Second is the perspective of parenthood. Parents need to see themselves as stewards of children not owners.  They have been entrusted in our care to their wholesome development. In this process we want to give them space, resources and freedom to grow into the design set by the creator God. Here, dreams of children and their parents about their lives are only secondary to that of their creator.

Third is the perspective of life. Of course parenting is a fulfilling experience. But there are also other meaningful experiences in life which can bring joy to us and to many in our community. This may not be a full time 9 to 5 job, yet being available to others in their time of need.  Here the involvement not at all suggests ignoring your family but using the time, energy, talent and resources appropriately to enrich others.
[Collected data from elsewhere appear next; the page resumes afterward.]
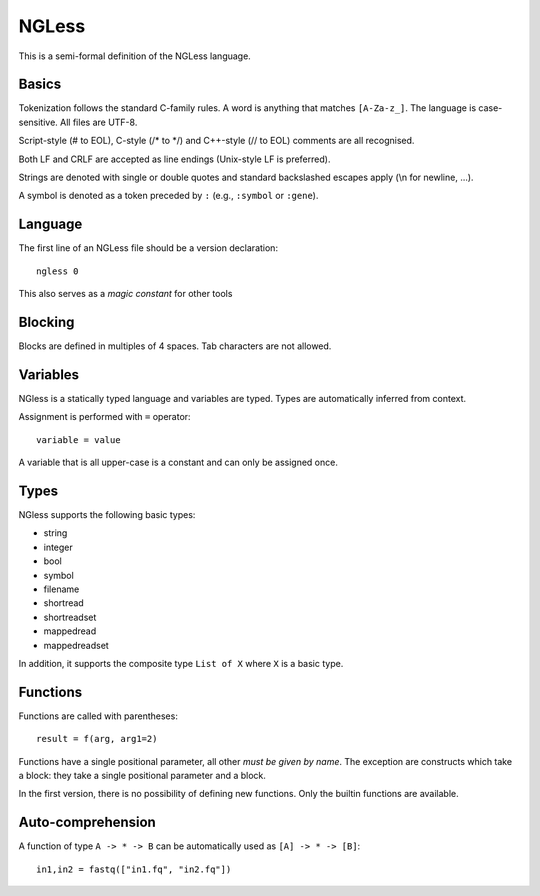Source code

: ======
NGLess
======

This is a semi-formal definition of the NGLess language.

Basics
------

Tokenization follows the standard C-family rules. A word is anything that
matches ``[A-Za-z_]``. The language is case-sensitive. All files are UTF-8.

Script-style (# to EOL), C-style (/* to \*/) and C++-style (// to EOL) comments
are all recognised.

Both LF and CRLF are accepted as line endings (Unix-style LF is preferred).

Strings are denoted with single or double quotes and standard backslashed
escapes apply (\\n for newline, ...).

A symbol is denoted as a token preceded by ``:`` (e.g., ``:symbol`` or
``:gene``).

Language
--------

The first line of an NGLess file should be a version declaration::

    ngless 0

This also serves as a *magic constant* for other tools

Blocking
--------

Blocks are defined in multiples of 4 spaces. Tab characters are not allowed.

Variables
---------

NGless is a statically typed language and variables are typed. Types are
automatically inferred from context.

Assignment is performed with ``=`` operator::

    variable = value

A variable that is all upper-case is a constant and can only be assigned once.

Types
-----

NGless supports the following basic types:

- string
- integer
- bool
- symbol
- filename
- shortread
- shortreadset
- mappedread
- mappedreadset

In addition, it supports the composite type ``List of X`` where ``X`` is a
basic type.

Functions
---------

Functions are called with parentheses::

    result = f(arg, arg1=2)

Functions have a single positional parameter, all other *must be given by
name*. The exception are constructs which take a block: they take a single
positional parameter and a block.

In the first version, there is no possibility of defining new functions. Only
the builtin functions are available.


Auto-comprehension
------------------

A function of type ``A -> * -> B`` can be automatically used as ``[A] -> * ->
[B]``::

    in1,in2 = fastq(["in1.fq", "in2.fq"])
Today people generally do this through employment which also produces a monetary reward. Yet the focus here is not money but leading a fulfilling life to bring smile to others who may not be our kin or kith. Then life presents a bigger role than being parents and couples.

When does the preparation for this phase begin? Is it after kids are born? Or after they become teenagers? I think the preparation begin from the day of marriage. On that day begins the commitment to be best friends, enriching children’s lives to fit into the design of their creator, and to encourage each other to have an other- focused life. Thus even after children leave home, there is still opportunity to enrich each other, children, and many others as well.

Young couples begin the process now and empty nesters there is more to it than being empty.